======== DATA TO USE

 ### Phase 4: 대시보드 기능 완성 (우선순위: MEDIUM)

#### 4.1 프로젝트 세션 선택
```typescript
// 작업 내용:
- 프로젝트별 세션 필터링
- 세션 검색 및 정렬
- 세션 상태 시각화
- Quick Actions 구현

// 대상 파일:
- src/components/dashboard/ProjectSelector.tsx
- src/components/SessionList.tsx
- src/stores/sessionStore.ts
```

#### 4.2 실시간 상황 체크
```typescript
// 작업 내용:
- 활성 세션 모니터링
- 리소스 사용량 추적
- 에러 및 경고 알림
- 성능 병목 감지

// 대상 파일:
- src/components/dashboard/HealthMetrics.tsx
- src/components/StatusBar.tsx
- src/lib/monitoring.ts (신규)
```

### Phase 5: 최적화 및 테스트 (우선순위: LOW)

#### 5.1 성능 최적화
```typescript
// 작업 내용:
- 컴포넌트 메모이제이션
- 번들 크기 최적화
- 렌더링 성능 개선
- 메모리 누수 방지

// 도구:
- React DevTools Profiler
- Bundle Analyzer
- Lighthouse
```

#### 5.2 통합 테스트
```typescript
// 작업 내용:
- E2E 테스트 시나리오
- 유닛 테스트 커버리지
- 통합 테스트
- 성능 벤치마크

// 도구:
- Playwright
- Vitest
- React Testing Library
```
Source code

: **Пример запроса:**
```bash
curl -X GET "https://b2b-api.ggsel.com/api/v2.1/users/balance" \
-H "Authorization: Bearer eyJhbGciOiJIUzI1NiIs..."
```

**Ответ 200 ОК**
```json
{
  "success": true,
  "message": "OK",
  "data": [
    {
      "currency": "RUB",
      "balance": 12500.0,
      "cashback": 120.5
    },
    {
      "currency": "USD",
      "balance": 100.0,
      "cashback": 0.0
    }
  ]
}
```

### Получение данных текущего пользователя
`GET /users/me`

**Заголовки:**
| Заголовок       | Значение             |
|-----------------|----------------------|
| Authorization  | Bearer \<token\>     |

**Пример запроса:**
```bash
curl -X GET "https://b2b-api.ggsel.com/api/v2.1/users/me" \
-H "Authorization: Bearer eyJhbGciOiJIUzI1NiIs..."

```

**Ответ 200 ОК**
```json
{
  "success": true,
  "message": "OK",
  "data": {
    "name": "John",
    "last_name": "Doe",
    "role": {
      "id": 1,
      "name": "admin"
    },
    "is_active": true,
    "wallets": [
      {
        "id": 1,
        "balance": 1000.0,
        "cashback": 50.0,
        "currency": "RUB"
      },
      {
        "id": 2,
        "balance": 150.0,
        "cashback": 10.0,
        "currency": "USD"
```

================

*ABOUT THIS TASK*.
Count the lines above that contain the word "ggsel". Write only the number.

*FINAL ANSWER*.
2